Abstract

Globalisation is manifested in the Mekong Region both through processes and discourses that reflect the ideology of a borderless world allowing easy passage of capital and commodities, and through resistance to such processes in an increasingly transnationalised civil society movement. However, more immediately significant supranational integrative agendas take the form of regionalisation, a process that has received less attention but which raises analogous concerns of re‐scaled governance. The Asian Development Bank (ADB) has been a catalysing force for regionalisation amidst a host of regional processes and initiatives; as such it has found itself the object of critique as an institution and through the specific projects it has supported that have impacted on local communities and ecosystems.

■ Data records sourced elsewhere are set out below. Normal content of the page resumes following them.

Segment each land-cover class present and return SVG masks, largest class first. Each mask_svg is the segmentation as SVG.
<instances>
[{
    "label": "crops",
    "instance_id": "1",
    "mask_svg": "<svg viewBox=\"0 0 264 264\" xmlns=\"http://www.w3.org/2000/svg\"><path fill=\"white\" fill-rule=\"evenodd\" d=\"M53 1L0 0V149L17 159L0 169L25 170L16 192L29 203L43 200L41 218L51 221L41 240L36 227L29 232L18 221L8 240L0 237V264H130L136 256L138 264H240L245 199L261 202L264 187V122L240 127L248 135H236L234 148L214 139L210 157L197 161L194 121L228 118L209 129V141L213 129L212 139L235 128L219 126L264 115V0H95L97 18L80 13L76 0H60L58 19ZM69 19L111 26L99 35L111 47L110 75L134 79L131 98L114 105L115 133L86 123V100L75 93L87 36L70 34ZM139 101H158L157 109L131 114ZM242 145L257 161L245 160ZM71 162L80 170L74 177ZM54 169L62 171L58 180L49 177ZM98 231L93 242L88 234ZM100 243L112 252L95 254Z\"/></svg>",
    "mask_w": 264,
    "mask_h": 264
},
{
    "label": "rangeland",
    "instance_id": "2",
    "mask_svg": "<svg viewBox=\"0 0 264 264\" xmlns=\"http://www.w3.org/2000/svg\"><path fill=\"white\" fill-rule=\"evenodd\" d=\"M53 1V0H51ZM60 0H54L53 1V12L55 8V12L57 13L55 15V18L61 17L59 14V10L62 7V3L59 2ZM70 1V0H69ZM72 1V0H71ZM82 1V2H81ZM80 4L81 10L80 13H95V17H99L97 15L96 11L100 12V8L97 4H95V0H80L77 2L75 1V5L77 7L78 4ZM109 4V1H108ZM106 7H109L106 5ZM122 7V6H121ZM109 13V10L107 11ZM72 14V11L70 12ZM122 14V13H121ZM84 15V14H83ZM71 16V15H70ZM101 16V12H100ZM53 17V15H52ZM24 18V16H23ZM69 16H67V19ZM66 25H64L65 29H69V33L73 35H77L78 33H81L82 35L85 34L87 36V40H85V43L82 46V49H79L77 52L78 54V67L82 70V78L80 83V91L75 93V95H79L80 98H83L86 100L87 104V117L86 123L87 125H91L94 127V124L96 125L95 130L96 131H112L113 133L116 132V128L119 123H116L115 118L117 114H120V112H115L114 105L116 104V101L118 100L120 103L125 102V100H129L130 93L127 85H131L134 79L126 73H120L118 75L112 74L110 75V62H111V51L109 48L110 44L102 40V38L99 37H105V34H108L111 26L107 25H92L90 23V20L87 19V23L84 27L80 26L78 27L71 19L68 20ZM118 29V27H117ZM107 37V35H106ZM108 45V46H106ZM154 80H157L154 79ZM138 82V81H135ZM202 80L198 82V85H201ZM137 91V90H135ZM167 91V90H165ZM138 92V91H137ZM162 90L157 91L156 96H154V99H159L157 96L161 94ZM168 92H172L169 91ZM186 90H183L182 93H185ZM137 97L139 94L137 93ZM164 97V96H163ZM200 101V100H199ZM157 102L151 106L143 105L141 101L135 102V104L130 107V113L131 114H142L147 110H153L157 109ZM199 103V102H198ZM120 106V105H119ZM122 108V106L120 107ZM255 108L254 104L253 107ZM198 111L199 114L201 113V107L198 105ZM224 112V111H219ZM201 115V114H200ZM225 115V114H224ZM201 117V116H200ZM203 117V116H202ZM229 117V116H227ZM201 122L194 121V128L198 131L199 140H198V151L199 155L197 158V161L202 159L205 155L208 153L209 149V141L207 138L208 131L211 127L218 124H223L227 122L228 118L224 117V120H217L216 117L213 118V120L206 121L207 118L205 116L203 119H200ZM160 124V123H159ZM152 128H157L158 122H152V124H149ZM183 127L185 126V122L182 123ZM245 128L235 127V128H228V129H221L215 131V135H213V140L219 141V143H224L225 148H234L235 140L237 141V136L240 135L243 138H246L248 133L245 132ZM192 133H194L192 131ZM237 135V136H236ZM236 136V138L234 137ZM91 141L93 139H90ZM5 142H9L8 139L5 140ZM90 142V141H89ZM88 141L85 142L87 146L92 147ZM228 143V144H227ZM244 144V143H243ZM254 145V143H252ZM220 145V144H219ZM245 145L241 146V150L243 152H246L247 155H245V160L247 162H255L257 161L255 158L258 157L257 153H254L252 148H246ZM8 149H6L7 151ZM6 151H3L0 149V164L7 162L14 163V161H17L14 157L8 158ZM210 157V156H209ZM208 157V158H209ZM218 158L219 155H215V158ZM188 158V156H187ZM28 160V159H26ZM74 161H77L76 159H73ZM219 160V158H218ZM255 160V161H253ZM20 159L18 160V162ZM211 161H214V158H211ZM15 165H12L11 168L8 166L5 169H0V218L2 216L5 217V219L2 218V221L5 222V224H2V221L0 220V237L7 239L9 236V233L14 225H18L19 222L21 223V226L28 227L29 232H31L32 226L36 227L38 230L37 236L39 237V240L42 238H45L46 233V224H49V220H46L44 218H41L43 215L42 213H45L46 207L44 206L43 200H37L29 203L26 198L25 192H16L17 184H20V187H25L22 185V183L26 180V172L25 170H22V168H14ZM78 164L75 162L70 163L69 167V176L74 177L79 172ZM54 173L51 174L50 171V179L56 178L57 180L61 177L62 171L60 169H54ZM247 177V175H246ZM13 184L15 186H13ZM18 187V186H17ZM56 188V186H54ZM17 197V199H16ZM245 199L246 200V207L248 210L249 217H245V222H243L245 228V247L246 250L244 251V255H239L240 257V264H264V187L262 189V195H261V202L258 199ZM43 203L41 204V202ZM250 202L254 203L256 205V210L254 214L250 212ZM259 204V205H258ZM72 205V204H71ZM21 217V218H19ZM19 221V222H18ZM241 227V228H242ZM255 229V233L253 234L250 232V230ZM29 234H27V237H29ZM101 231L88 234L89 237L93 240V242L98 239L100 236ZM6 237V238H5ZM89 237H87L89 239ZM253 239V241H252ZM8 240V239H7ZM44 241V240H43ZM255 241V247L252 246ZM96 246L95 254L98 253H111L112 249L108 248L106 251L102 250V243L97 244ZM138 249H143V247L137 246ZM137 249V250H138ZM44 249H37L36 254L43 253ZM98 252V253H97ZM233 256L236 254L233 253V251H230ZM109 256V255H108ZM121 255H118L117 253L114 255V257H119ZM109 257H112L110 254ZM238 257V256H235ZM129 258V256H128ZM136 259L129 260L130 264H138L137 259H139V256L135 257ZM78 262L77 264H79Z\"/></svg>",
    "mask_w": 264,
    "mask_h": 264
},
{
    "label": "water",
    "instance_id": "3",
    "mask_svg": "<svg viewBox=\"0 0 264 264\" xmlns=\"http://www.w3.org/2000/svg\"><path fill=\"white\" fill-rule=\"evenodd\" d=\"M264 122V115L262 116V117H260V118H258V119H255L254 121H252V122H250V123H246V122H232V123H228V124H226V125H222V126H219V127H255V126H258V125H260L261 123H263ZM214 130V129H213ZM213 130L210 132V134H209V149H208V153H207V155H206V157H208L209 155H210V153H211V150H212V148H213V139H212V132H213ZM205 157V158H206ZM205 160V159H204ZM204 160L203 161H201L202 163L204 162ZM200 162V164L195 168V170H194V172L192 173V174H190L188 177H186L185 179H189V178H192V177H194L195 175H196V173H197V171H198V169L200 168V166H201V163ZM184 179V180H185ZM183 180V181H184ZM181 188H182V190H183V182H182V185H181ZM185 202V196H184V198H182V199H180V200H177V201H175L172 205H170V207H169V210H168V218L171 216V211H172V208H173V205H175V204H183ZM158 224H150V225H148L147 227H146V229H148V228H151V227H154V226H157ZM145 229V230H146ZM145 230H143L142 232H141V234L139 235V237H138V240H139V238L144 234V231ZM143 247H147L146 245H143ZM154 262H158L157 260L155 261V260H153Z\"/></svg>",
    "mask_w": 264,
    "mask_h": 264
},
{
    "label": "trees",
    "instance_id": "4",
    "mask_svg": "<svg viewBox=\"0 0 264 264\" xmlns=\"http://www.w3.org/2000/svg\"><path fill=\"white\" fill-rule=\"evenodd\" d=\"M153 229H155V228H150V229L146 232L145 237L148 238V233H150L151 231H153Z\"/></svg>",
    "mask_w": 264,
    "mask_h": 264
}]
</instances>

Meanwhile, local and NGO voices associated with the emergence of a vibrant civil society in Thailand and nascent civil society responses in neighbouring countries have challenged claims on resources made in the name of national development and regional integration.This paper considers some key issues of re‐scaling resource and environmental politics in the Mekong Region, and the extent to which challenges have been recast from national to regional development agendas. Politics of environment are shown to exist as a general rather than exceptional response to the region’s development direction, and it is suggested that equitable and sustainable development increasingly needs to address simultaneously the re‐scaling and reconfigurations of power in both environmental politics and the “infrapolitics” of environment. The paper is illustrated with case studies of dams in Laos and Thailand.